• Linus Torvalds's avatar
    Merge tag 'fs.ovl.setgid.v6.2' of git://git.kernel.org/pub/scm/linux/kernel/git/vfs/idmapping · cf619f89
    Linus Torvalds authored
    Pull setgid inheritance updates from Christian Brauner:
     "This contains the work to make setgid inheritance consistent between
      modifying a file and when changing ownership or mode as this has been
      a repeated source of very subtle bugs. The gist is that we perform the
      same permission checks in the write path as we do in the ownership and
      mode changing paths after this series where we're currently doing
      different things.
    
      We've already made setgid inheritance a lot more consistent and
      reliable in the last releases by moving setgid stripping from the
      individual filesystems up into the vfs. This aims to make the logic
      even more consistent and easier to understand and also to fix
      long-standing overlayfs setgid inheritance bugs. Miklos was nice
      enough to just let me carry the trivial overlayfs patches from Amir
      too.
    
      Below is a more detailed explanation how the current difference in
      setgid handling lead to very subtle bugs exemplified via overlayfs
      which is a victim of the current rules. I hope this explains why I
      think taking the regression risk here is worth it.
    
      A long while ago I found a few setgid inheritance bugs in overlayfs in
      the write path in certain conditions. Amir recently picked this back
      up in [1] and I jumped on board to fix this more generally.
    
      On the surface all that overlayfs would need to fix setgid inheritance
      would be to call file_remove_privs() or file_modified() but actually
      that isn't enough because the setgid inheritance api is wildly
      inconsistent in that area.
    
      Before this pr setgid stripping in file_remove_privs()'s old
      should_remove_suid() helper was inconsistent with other parts of the
      vfs. Specifically, it only raises ATTR_KILL_SGID if the inode is
      S_ISGID and S_IXGRP but not if the inode isn't in the caller's groups
      and the caller isn't privileged over the inode although we require
      this already in setattr_prepare() and setattr_copy() and so all
      filesystem implement this requirement implicitly because they have to
      use setattr_{prepare,copy}() anyway.
    
      But the inconsistency shows up in setgid stripping bugs for overlayfs
      in xfstests (e.g., generic/673, generic/683, generic/685, generic/686,
      generic/687). For example, we test whether suid and setgid stripping
      works correctly when performing various write-like operations as an
      unprivileged user (fallocate, reflink, write, etc.):
    
          echo "Test 1 - qa_user, non-exec file $verb"
          setup_testfile
          chmod a+rws $junk_file
          commit_and_check "$qa_user" "$verb" 64k 64k
    
      The test basically creates a file with 6666 permissions. While the
      file has the S_ISUID and S_ISGID bits set it does not have the S_IXGRP
      set.
    
      On a regular filesystem like xfs what will happen is:
    
          sys_fallocate()
          -> vfs_fallocate()
             -> xfs_file_fallocate()
                -> file_modified()
                   -> __file_remove_privs()

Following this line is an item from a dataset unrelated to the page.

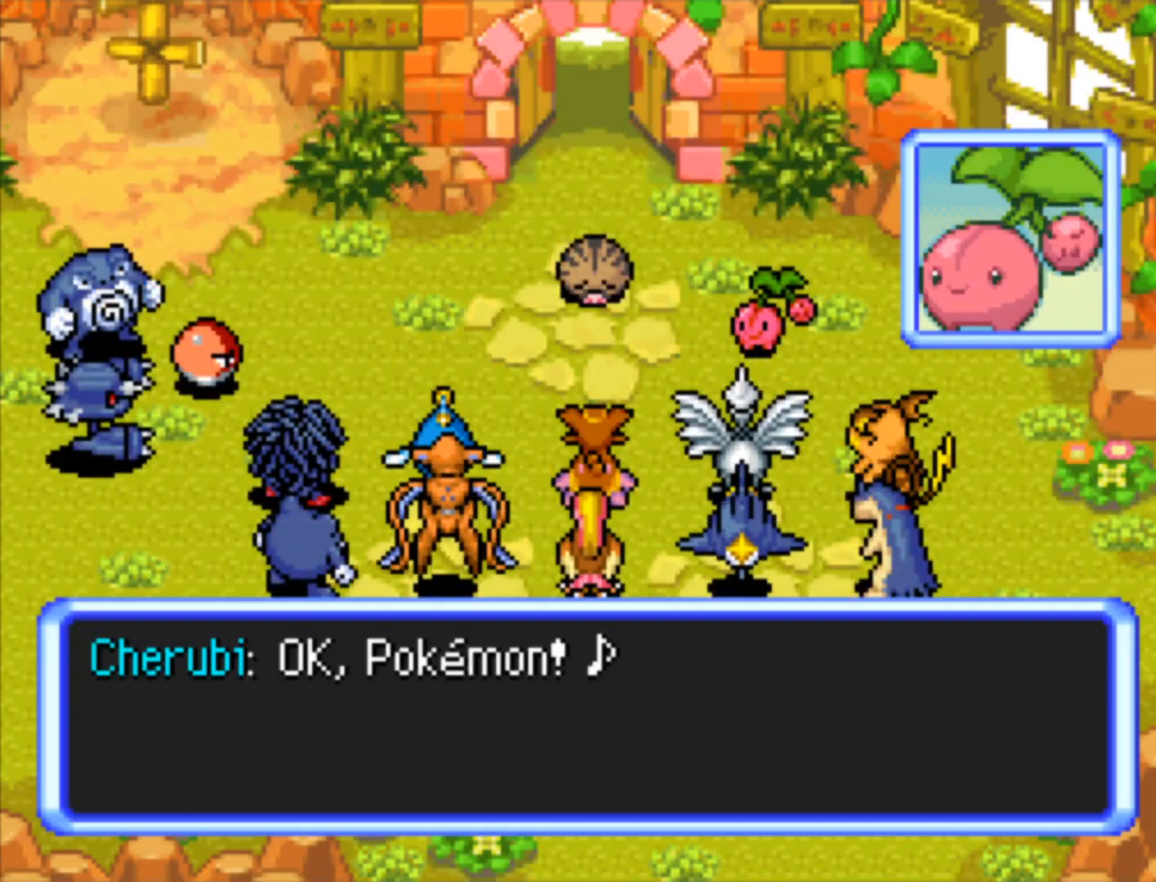
{"buttons": ["B", "DPAD_LEFT"], "events": []}
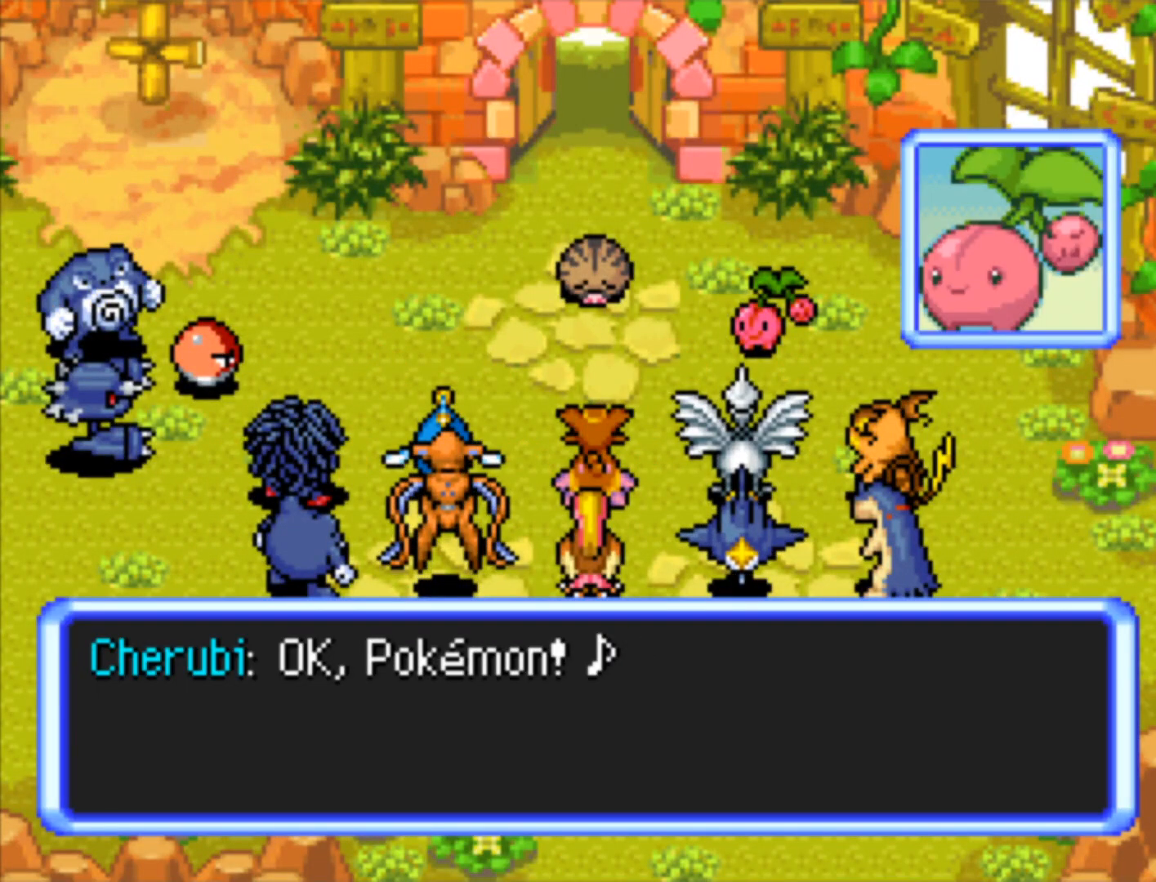
{"buttons": ["B", "DPAD_LEFT"], "events": [[133, "B", "up"], [233, "B", "down"]]}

                      -> dentry_needs_remove_privs()
                         -> should_remove_suid()
                      -> __remove_privs()

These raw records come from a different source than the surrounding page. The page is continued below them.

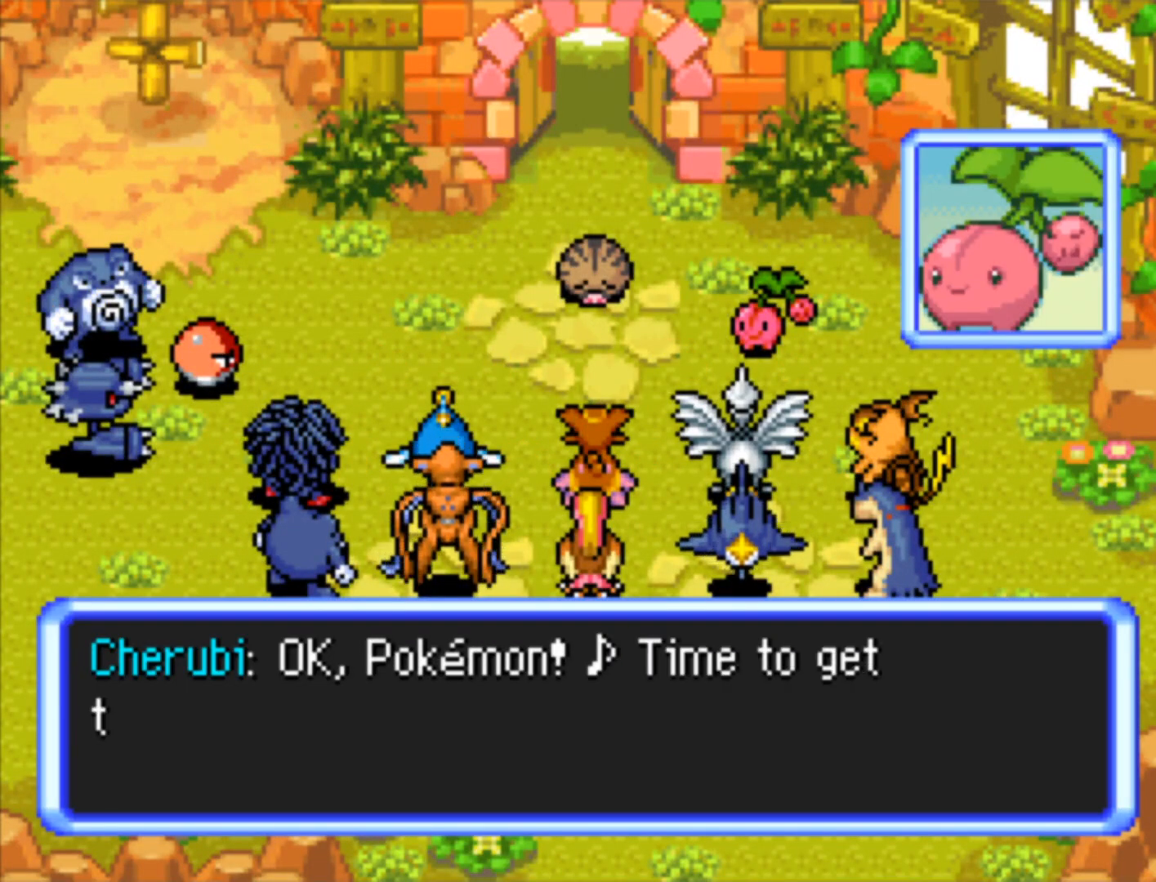
{"buttons": ["B", "DPAD_LEFT"], "events": [[150, "B", "up"], [233, "B", "down"]]}
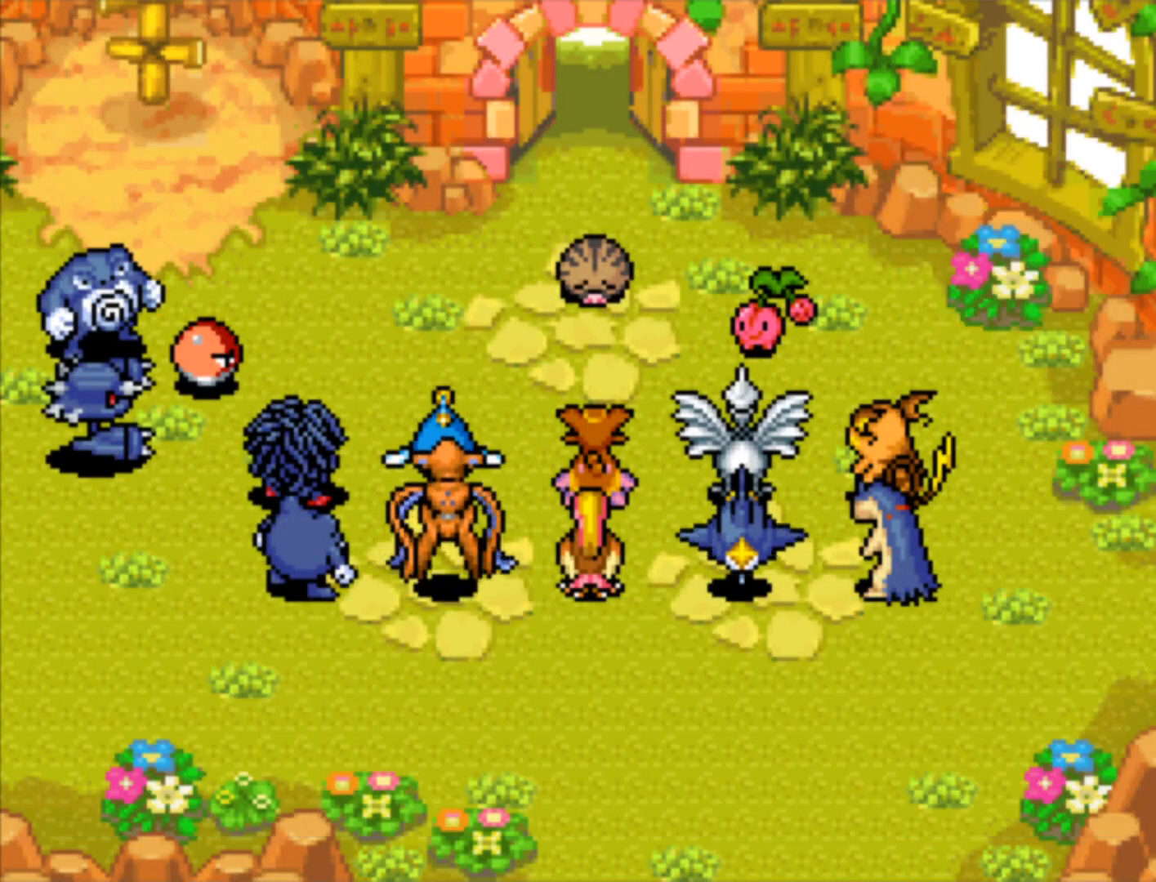
{"buttons": ["B"], "events": [[350, "DPAD_LEFT", "up"]]}
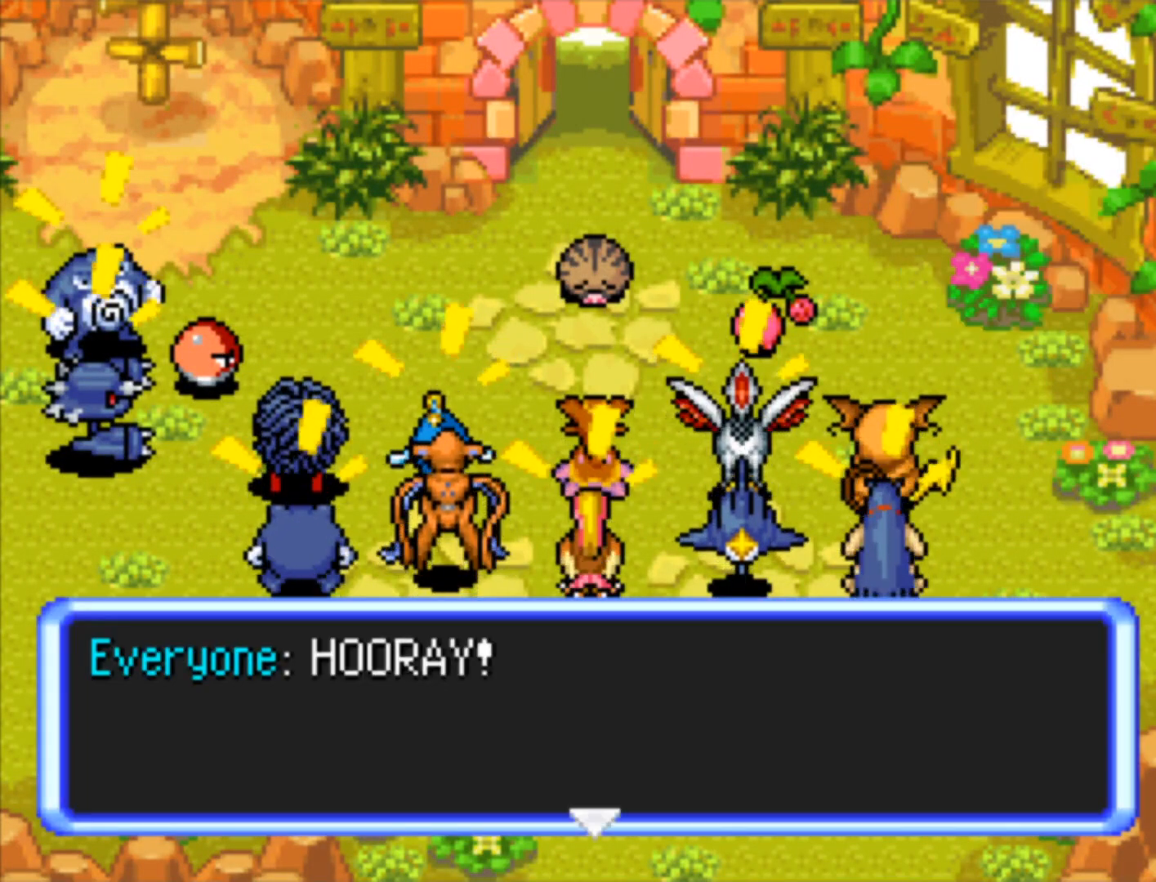
{"buttons": [], "events": [[67, "DPAD_LEFT", "down"], [117, "DPAD_LEFT", "up"], [467, "B", "up"]]}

                         newattrs.ia_valid = ATTR_FORCE | kill;
                         -> notify_change()
                            -> setattr_copy()
    
      In should_remove_suid() we can see that ATTR_KILL_SUID is raised
      unconditionally because the file in the test has S_ISUID set.
    
      But we also see that ATTR_KILL_SGID won't be set because while the
      file is S_ISGID it is not S_IXGRP (see above) which is a condition for
      ATTR_KILL_SGID being raised.
    
      So by the time we call notify_change() we have attr->ia_valid set to
      ATTR_KILL_SUID | ATTR_FORCE.
    
      Now notify_change() sees that ATTR_KILL_SUID is set and does:
    
          ia_valid      = attr->ia_valid |= ATTR_MODE
          attr->ia_mode = (inode->i_mode & ~S_ISUID);
    
      which means that when we call setattr_copy() later we will definitely
      update inode->i_mode. Note that attr->ia_mode still contains S_ISGID.
    
      Now we call into the filesystem's ->setattr() inode operation which
      will end up calling setattr_copy(). Since ATTR_MODE is set we will
      hit:
    
          if (ia_valid & ATTR_MODE) {
                  umode_t mode = attr->ia_mode;
                  vfsgid_t vfsgid = i_gid_into_vfsgid(mnt_userns, inode);
                  if (!vfsgid_in_group_p(vfsgid) &&
                      !capable_wrt_inode_uidgid(mnt_userns, inode, CAP_FSETID))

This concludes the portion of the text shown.